Chart understanding data
====
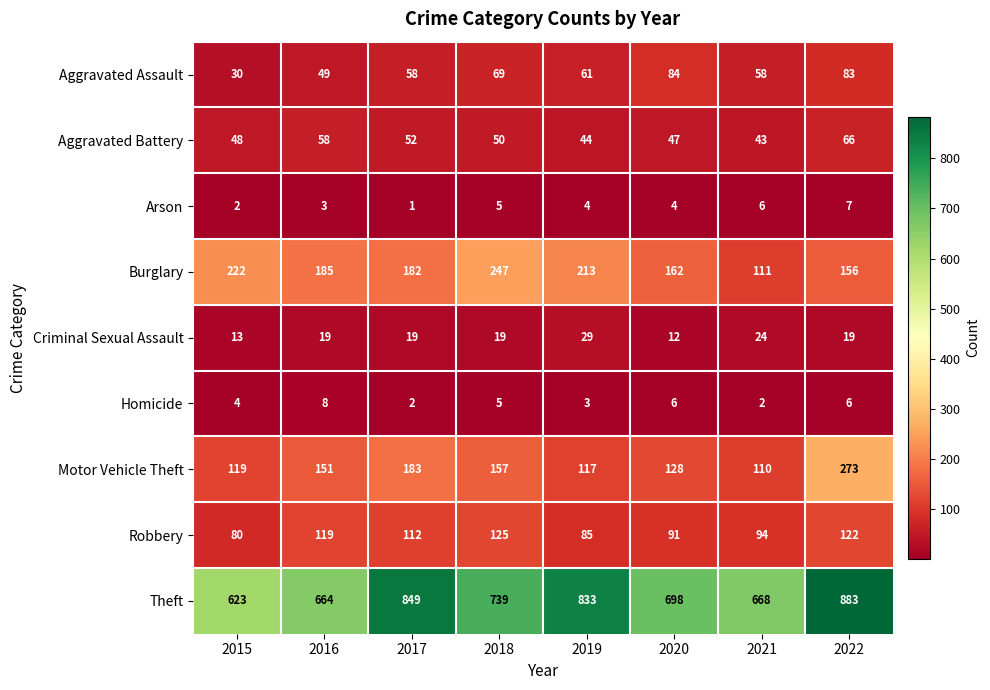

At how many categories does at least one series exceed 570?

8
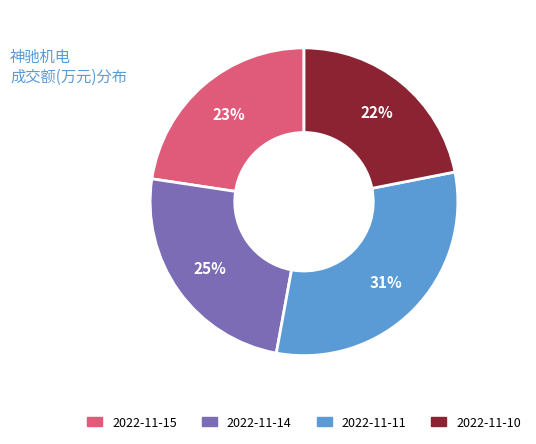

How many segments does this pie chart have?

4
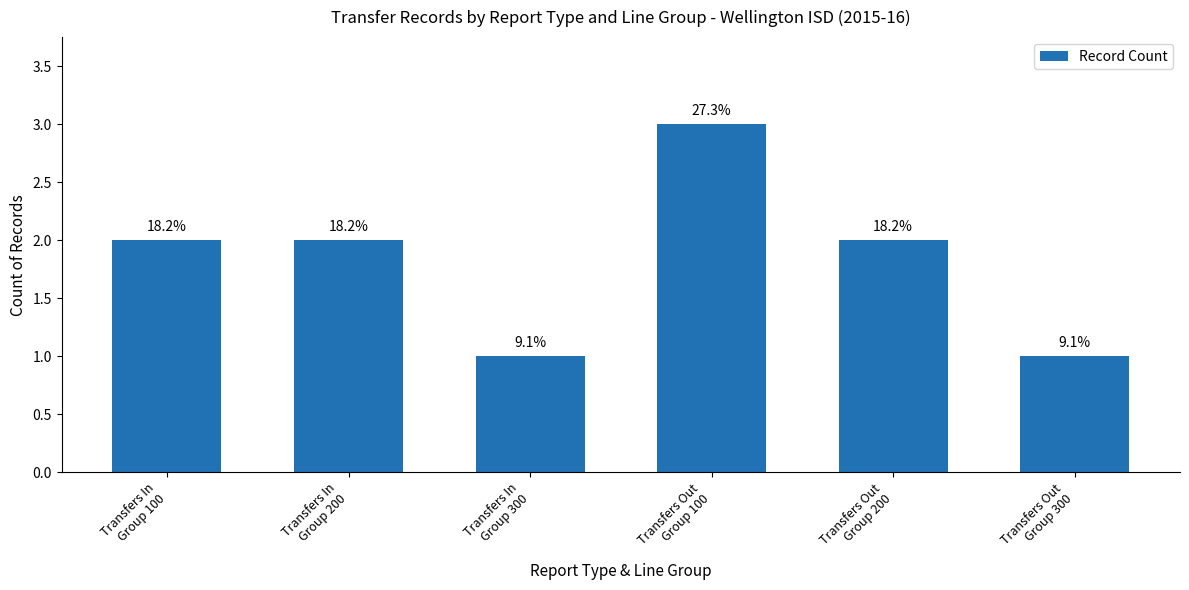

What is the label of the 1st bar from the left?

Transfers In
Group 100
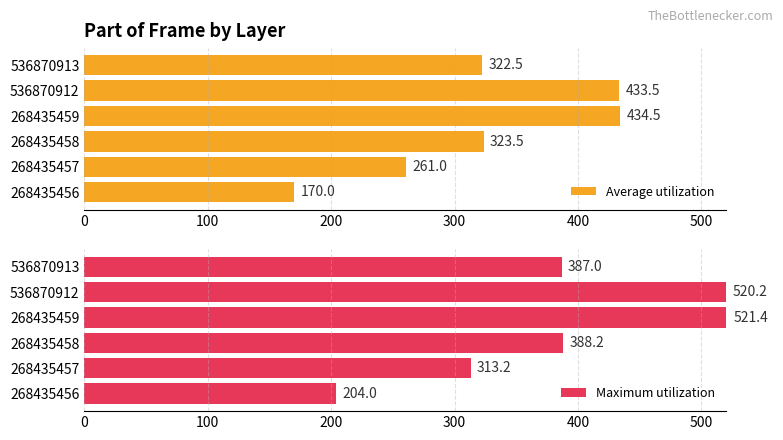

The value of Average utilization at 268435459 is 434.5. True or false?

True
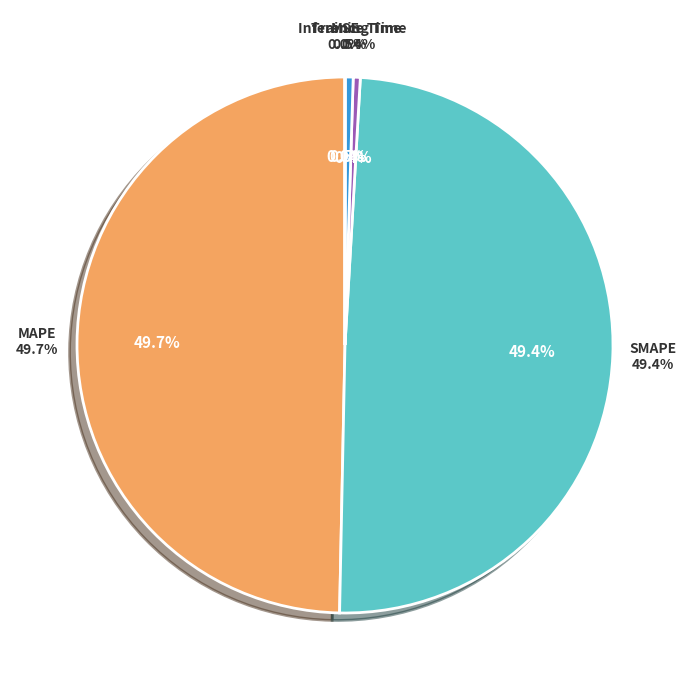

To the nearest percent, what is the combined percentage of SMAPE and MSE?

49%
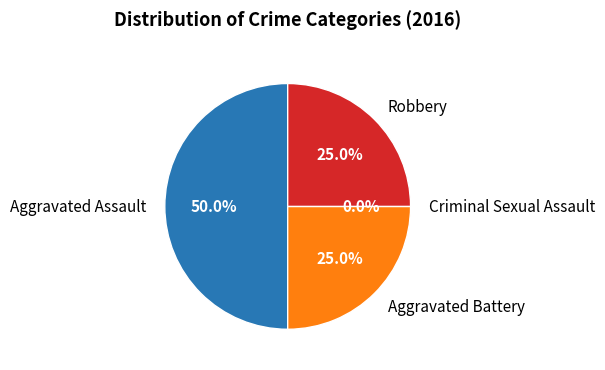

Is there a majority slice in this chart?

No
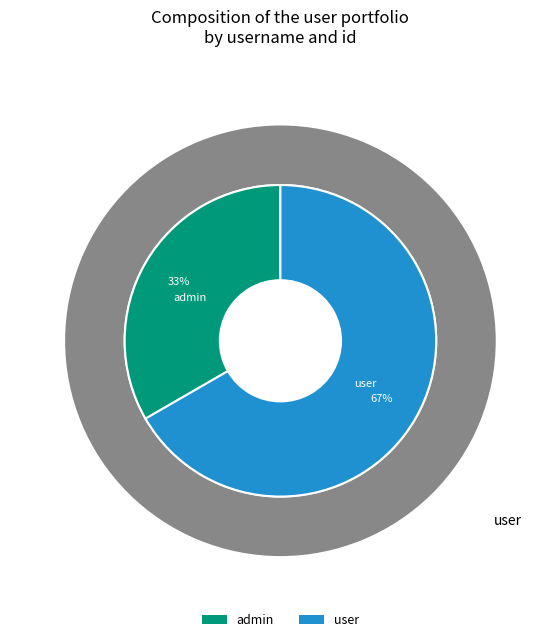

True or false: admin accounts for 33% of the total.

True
====
Rewrite the rows from the line holding "The value of" through the end of the rows, inclusive, changing "combined percentage" to "total percentage" and keeping everything else the same. Leave the pictures out of your answer.

**Task answer**
The value of Average utilization at 268435459 is 434.5. True or false?

True

To the nearest percent, what is the total percentage of SMAPE and MSE?

49%

Is there a majority slice in this chart?

No

True or false: admin accounts for 33% of the total.

True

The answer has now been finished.